Segment Start: EXERCISE PASSAGE

Ellie Besley-Gould, Chief Executive of SSI, said the industry now needs to move beyond compliance: “The progress made is real, but it will not meet the scale and complexity of vessel retirements coming in the next decade. The next phase of safety will depend on digital innovation, decisions made at the design stage, and the workforce's knowledge that turns procedures into safe daily practice.”
The research points to a connected set of changes needed across the system. This includes making better use of digital tools to plan and manage work safely, designing ships with dismantling in mind from the outset, and supporting the people whose experience and judgement underpin safe day-to-day operations.
At yard level, tools such as real-time tracking and virtual modelling could help supervisors manage increasingly complex operations and reduce risks. But the study also shows that many safety challenges begin much earlier, in how ships are designed, maintained and documented over their lifetime. It recommends creating a digital record that stays with a vessel throughout its life, so information about materials and risks is not lost.
Olivia Swift, Head of Maritime Systems at Lloyd’s Register Foundation, said: “Safer ship recycling depends on the whole system working together - from how ships are designed, to how information is shared, to how people are supported to do their jobs safely. Progress doesn’t come from one intervention alone, but from connecting digital tools, design decisions and workforce knowledge in a way that strengthens safety at every stage. Clear, shared access to reliable information is a vital part of this, helping to join up existing work, show what works, and track progress across the industry.”
The research also places strong emphasis on the workforce. At the Alang facility studied, the Mukadam system (where supervisors build experience over decades) was identified as a critical safety asset.

Segment End: EXERCISE PASSAGE
Segment Start: DATA BELOW

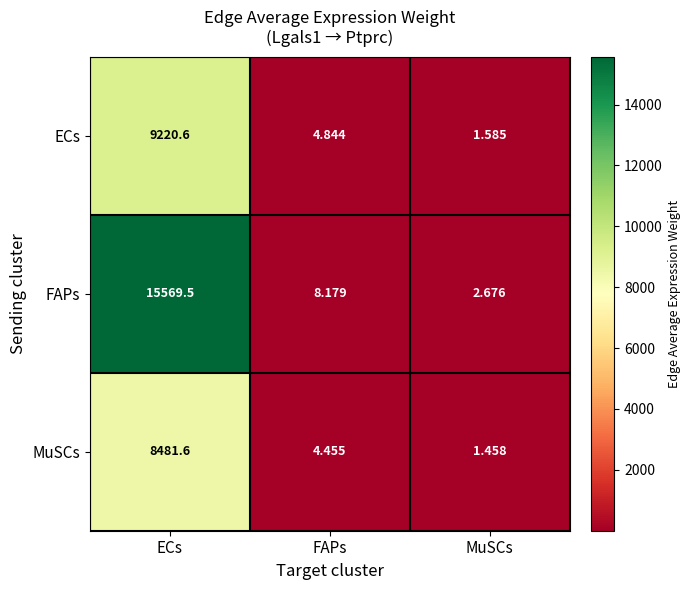

At which label is ECs closest to 4611?

FAPs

Segment End: DATA BELOW

### WHAT YOU WILL DO
1 > From the passage on ship recycling safety, extract the words from "At yard level, tools" up to and including "is not lost.".
2 > Continue the passage on ship recycling safety, starting immediately after its last sentence.
The data play no part in this work.

### ACTIVITY ANSWERS
1 >
At yard level, tools such as real-time tracking and virtual modelling could help supervisors manage increasingly complex operations and reduce risks. But the study also shows that many safety challenges begin much earlier, in how ships are designed, maintained and documented over their lifetime. It recommends creating a digital record that stays with a vessel throughout its life, so information about materials and risks is not lost.

2 >
Maria Marilyn Joseph, Ship Recycling Lead at SSI and author of the report, said: “Spending time inside the facility made it clear that this accumulated operational judgement is one of the most important safety assets. The next decade of growth must protect both this knowledge and the engineering innovation already happening on the ground.”
These insights come at a time when ship recycling is expected to increase significantly. Vessels arriving over the coming decades will be more complex, and the industry will need stronger systems, better information and continued investment in people to dismantle them safely.
Alang was selected for the study because of its established industrial ecosystem. The cluster includes 128 operational plots, of which 115 are now HKC compliant, and supports a wider network of secondary markets and more than 80 re-rolling mills. Recovery rates already approach 98% of a vessel’s mass, and capacity is expected to grow significantly by 2035.
The report calls for a long-term industry roadmap to guide this growth, bringing together investment, regulation and innovation to improve safety and support more sustainable ship recycling.